■ **Required action**: The response should contain only those lines of the entries below that include the string "worn".

■ **Input data**:
►
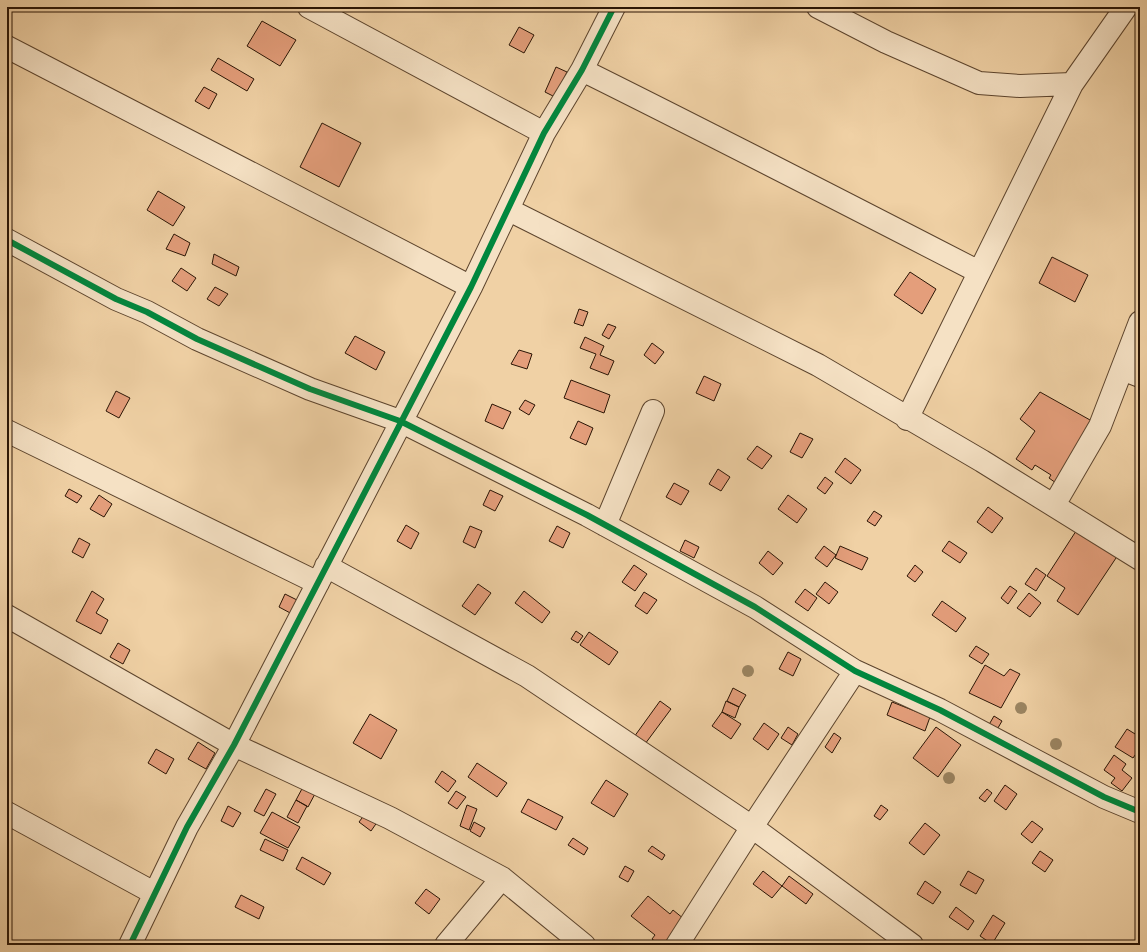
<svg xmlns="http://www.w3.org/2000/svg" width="1147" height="952" font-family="'Libre Caslon Text',serif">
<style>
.building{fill:#e49e7b;stroke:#2a1505}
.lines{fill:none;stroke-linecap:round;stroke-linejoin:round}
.street-casing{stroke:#5c442d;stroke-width:24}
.street{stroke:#f5e1c4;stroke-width:22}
.cycleway-casing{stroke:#f5e1c4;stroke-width:8}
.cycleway{stroke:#00873e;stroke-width:6}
.tree{fill:#9b8562}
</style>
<rect width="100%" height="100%" fill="#f0d1a5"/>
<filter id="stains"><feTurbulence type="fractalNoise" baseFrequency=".005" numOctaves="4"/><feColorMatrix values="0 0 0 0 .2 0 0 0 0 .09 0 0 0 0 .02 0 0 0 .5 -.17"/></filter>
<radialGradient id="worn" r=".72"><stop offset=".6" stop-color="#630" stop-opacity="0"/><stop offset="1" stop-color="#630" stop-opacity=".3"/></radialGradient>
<path class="building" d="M262,21L296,40L280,66L247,46Z
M519,27L534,35L524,53L509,45Z
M218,58L254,79L247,91L211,70Z
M556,67L567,72L555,97L545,92Z
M204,87L217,94L209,109L195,101Z
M322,123L361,143L339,187L300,167Z
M158,191L185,207L173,226L147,210Z
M174,234L190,243L185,256L166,249Z
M214,254L239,267L236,276L212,264Z
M1052,257L1088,275L1075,302L1039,283Z
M181,268L196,278L187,291L172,281Z
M910,272L936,289L922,314L894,295Z
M215,287L228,294L219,306L207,299Z
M579,309L588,312L583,326L574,323Z
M608,324L616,327L609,339L602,335Z
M355,336L385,352L376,370L345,353Z
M585,337L604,346L600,355L614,361L608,375L590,368L596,354L580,348Z
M652,343L664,352L655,364L644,355Z
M519,350L532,354L527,369L511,364Z
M704,376L721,384L714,401L696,393Z
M571,380L610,395L604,413L564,398Z
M116,391L130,398L119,418L106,411Z
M1040,392L1099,425L1063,488L1049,478L1051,475L1035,465L1032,470L1016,459L1035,431L1020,419Z
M525,400L535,405L529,415L519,409Z
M492,404L511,412L503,429L485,421Z
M578,421L593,428L586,445L570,438Z
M800,433L813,439L802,458L790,452Z
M757,446L772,456L762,469L747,459Z
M845,458L861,470L851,484L835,472Z
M718,469L730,477L721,491L709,484Z
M825,477L833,483L825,494L817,488Z
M674,483L689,491L681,505L666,497Z
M69,489L82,496L77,503L65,496Z
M490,490L503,496L495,511L483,505Z
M99,495L112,504L104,517L90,509Z
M788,495L807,509L797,523L778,509Z
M988,507L1003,518L992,533L977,522Z
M874,511L882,516L875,526L867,521Z
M406,525L419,533L411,549L397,541Z
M470,526L482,531L475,548L463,542Z
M557,526L570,533L563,548L549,541Z
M1078,528L1118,555L1078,615L1057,601L1065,588L1047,576Z
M79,538L90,544L83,558L72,552Z
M685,540L699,547L694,558L680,551Z
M949,541L967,553L960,563L942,551Z
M824,546L836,555L827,567L815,558Z
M840,546L868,558L862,570L835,558Z
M768,551L783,563L773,575L759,563Z
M634,565L647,574L635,591L622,582Z
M915,565L923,572L915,582L907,576Z
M1036,568L1046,575L1036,591L1025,584Z
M825,582L838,592L829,604L816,594Z
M478,584L491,593L475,615L462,606Z
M1010,586L1017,591L1008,604L1001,598Z
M805,589L817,598L808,611L795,602Z
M92,591L104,599L96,613L108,620L101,634L76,621Z
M524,591L550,612L542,623L515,603Z
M644,592L657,600L647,614L635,606Z
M1029,593L1041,603L1030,617L1017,608Z
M285,594L301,602L294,615L279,607Z
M942,601L966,618L956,632L932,615Z
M576,631L583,636L578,643L571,639Z
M589,632L618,652L609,665L580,645Z
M118,643L130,650L123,664L110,657Z
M976,646L989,654L982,664L969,656Z
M788,652L801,659L793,676L779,669Z
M985,665L1004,676L1010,669L1020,674L1001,708L969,693Z
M733,688L746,695L739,707L727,701Z
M660,701L671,709L645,744L634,737Z
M726,701L739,707L735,718L722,712Z
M892,702L930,717L925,731L887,715Z
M722,712L741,724L731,739L712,726Z
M370,714L397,730L381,759L353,743Z
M994,716L1002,721L995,733L987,728Z
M764,723L779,734L768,750L753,739Z
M788,727L798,734L792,745L781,738Z
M936,727L961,745L938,777L913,758Z
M1127,729L1140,737V748L1133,758L1115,747Z
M834,733L841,738L832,753L825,747Z
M198,742L215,753L206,769L188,759Z
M156,749L174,759L166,774L148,763Z
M1114,755L1126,764L1122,770L1132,778L1122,791L1111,783L1115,778L1104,770Z
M477,763L507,783L497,797L468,777Z
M442,771L456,781L448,792L435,782Z
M606,780L628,794L614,817L591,803Z
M304,785L316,792L308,807L296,800Z
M1005,785L1017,794L1006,810L994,801Z
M266,789L276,794L264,816L254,811Z
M987,789L992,793L985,802L979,798Z
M456,791L466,797L457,809L448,803Z
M528,799L563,817L556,830L521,812Z
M296,800L307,806L298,823L287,817Z
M467,805L477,809L469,830L460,826Z
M881,805L888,810L880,820L874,816Z
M228,806L241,813L233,827L221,821Z
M368,810L380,818L371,831L359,822Z
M272,812L300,827L288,848L260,833Z
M1032,821L1043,829L1032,843L1021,834Z
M474,822L485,828L480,837L470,831Z
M925,823L940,835L924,855L909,843Z
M573,838L588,848L584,855L568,845Z
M265,839L288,850L283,861L260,850Z
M652,846L665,855L662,860L648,851Z
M1040,851L1053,860L1045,872L1032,863Z
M302,857L331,873L324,885L296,869Z
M625,866L634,871L628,882L619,877Z
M763,871L782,886L772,898L753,884Z
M968,871L984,880L976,894L960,885Z
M789,876L813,894L806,904L782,886Z
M925,881L941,892L933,904L917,894Z
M426,889L440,899L429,914L415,903Z
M241,895L264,907L259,919L235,907Z
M648,896L670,914L673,910L684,919L663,945H660L652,939L655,935L631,916Z
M956,907L974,921L968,930L949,917Z
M993,915L1005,923L992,944L980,936Z
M269,941L275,945H266Z"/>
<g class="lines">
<g class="street-casing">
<path id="street" d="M309,7L544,133
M818,7L886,42L979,83L1020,86L1072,84
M7,47L471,287
M582,70C715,136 847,204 979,272
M509,210L818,365L982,461L1140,559
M7,240L116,299L147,312L197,339L310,389L400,421L587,515L755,607L855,671L940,710L1104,797L1140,812
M1122,369L1140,376
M907,419L1072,84L1126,7
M7,431L318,583
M1054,505L1100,426L1140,322
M605,525L653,411
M326,566L527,676L752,827L855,671
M7,616L234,745L390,818L502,878L584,945
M7,813L154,893
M130,945L187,827L234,745L471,287L544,133L582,70L614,7
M446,945L502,878
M677,945L752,827L912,945"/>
</g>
<use href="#street" class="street"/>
<g class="cycleway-casing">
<path id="cycleway" d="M7,240L116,299L147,312L197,339L310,389L400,421L587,515L755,607L855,671L940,710L1104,797L1140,812
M130,945L187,827L234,745L471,287L544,133L582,70L614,7"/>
</g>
<use href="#cycleway" class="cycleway"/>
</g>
<g class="tree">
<circle cx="748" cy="671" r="6"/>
<circle cx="1021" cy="708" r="6"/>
<circle cx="1056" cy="744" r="6"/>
<circle cx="949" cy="778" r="6"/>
</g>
<rect width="1147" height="952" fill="none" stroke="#f0d1a5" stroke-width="24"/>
<rect x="8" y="8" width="1131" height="936" fill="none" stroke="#2a1505" stroke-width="2"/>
<rect x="12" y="12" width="1123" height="928" fill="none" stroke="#2a1505"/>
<rect width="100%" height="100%" filter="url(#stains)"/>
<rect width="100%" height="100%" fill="url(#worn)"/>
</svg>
◄
■ **The completed task**:
<radialGradient id="worn" r=".72"><stop offset=".6" stop-color="#630" stop-opacity="0"/><stop offset="1" stop-color="#630" stop-opacity=".3"/></radialGradient>
<rect width="100%" height="100%" fill="url(#worn)"/>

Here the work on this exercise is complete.